In muckraker/watchdog reporting: A piece for the New Republic by Melissa Gira Grant asks, β€œWho are the police protecting and serving at Pride?”. Last month, the Heritage of Pride, the organization that produces official Pride events in New York City, announced that police contingents would be banned from the annual parade until 2025. Jumping into the debate, the New York Times deemed the move a β€œmisstep,” a somehow inappropriate β€œpoliticized response.” Grant pushes back on this assertion, writing, β€œPolice seize power in our political imaginations, too. Of course they want to be at Pride. It’s not a sign of progress. And accepting that should lead us to a more honest and important question: Rather than debate the presence of police at Pride, we can ask, who does it serve to have police at Pride?”. And a piece from the Biloxi Sun Herald revisits the police killing of a Black veteran in Gulfport, Mississippi. On the night of February 1, 2020, in a quiet neighborhood a few blocks from the beach, Leonard Parker Jr. – a Black father of six and 22-year Army veteran – died after being shot in the face by a Gulfport, MS police officer. Since then, the Gulfport Police Department has only released three sentences about what happened that night. Now, more than a year after Leonard’s death, his family is still waiting for answers.
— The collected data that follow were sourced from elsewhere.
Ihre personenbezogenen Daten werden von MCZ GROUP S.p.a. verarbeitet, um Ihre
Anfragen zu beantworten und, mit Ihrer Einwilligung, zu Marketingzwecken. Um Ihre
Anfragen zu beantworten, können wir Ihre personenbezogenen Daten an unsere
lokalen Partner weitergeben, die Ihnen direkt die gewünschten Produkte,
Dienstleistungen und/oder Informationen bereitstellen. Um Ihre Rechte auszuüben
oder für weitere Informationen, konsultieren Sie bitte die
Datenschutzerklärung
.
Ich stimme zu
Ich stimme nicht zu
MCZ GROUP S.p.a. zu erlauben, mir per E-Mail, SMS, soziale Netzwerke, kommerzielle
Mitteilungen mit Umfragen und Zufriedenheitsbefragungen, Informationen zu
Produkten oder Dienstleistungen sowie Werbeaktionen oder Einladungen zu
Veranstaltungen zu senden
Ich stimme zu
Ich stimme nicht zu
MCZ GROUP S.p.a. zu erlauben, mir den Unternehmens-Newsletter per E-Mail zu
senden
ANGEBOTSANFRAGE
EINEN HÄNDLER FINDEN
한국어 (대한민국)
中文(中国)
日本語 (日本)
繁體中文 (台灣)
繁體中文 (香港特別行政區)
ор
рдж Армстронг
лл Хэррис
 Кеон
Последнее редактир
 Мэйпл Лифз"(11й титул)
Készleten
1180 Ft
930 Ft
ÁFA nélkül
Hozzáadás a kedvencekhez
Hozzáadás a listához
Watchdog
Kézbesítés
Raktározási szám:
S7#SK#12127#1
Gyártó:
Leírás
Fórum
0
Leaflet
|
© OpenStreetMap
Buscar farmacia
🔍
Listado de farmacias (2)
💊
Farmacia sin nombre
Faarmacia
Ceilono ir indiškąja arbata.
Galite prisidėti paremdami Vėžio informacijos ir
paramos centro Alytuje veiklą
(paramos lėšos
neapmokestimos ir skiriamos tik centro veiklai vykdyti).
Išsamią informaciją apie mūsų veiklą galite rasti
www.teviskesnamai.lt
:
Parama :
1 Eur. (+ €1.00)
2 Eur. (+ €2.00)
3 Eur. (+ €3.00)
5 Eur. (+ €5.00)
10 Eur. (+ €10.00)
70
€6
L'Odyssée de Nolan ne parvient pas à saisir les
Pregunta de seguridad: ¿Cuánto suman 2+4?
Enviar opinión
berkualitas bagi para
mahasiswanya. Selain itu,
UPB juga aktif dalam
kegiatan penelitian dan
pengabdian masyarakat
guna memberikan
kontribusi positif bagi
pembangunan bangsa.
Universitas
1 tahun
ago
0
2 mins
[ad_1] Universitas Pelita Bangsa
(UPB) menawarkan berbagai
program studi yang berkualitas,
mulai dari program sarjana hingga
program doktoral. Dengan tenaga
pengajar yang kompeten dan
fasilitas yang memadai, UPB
In complex crime storytelling: Last week, journalist Janet Malcolm, a longtime staff writer for the New Yorker known for her β€œpiercing judgements, her novel-like nonfiction and provocative moral certainty,” died at 86. Malcolm’s best-known and most influential work was β€œThe Journalist and the Murderer,” published as a two-part essay in the New Yorker in 1989 and as a book the following year. The piece centers on the relationship between author Joe McGinniss and Jeffrey MacDonald, a former doctor who was convicted of murdering his pregnant wife and two daughters in 1979. In it, Malcolm castigates McGinniss for β€œpretending to believe in Dr. MacDonald’s innocence long after he was convinced of his guilt” in order to gain access to his story, opening with the arresting thesis: β€œEvery journalist who is not too stupid or too full of himself to notice what is going on knows that what he does is morally indefensible.” Roundly criticized at the time of publication, the piece has since come to be regarded as a classic, her once controversial theory now β€œreceived wisdom.”

In culture/true crime: A piece from NPR examines the role of TV dramas in informing – and misinforming – popular perceptions of the War on Drugs. A piece from the LA Review of Books tackles pop culture’s true-crime bubble and the β€œgenrefication” of tragedy; while i-D explores β€œthe strange allure of true crime makeup videos.” And, in a piece for the LA Times, crime reporter Nicole Santa Cruz recounts her experiences covering hundreds of homicides: β€œPerhaps the most startling lesson from this reporting was not seeing how people mourn the dead, but how they carry on with life.”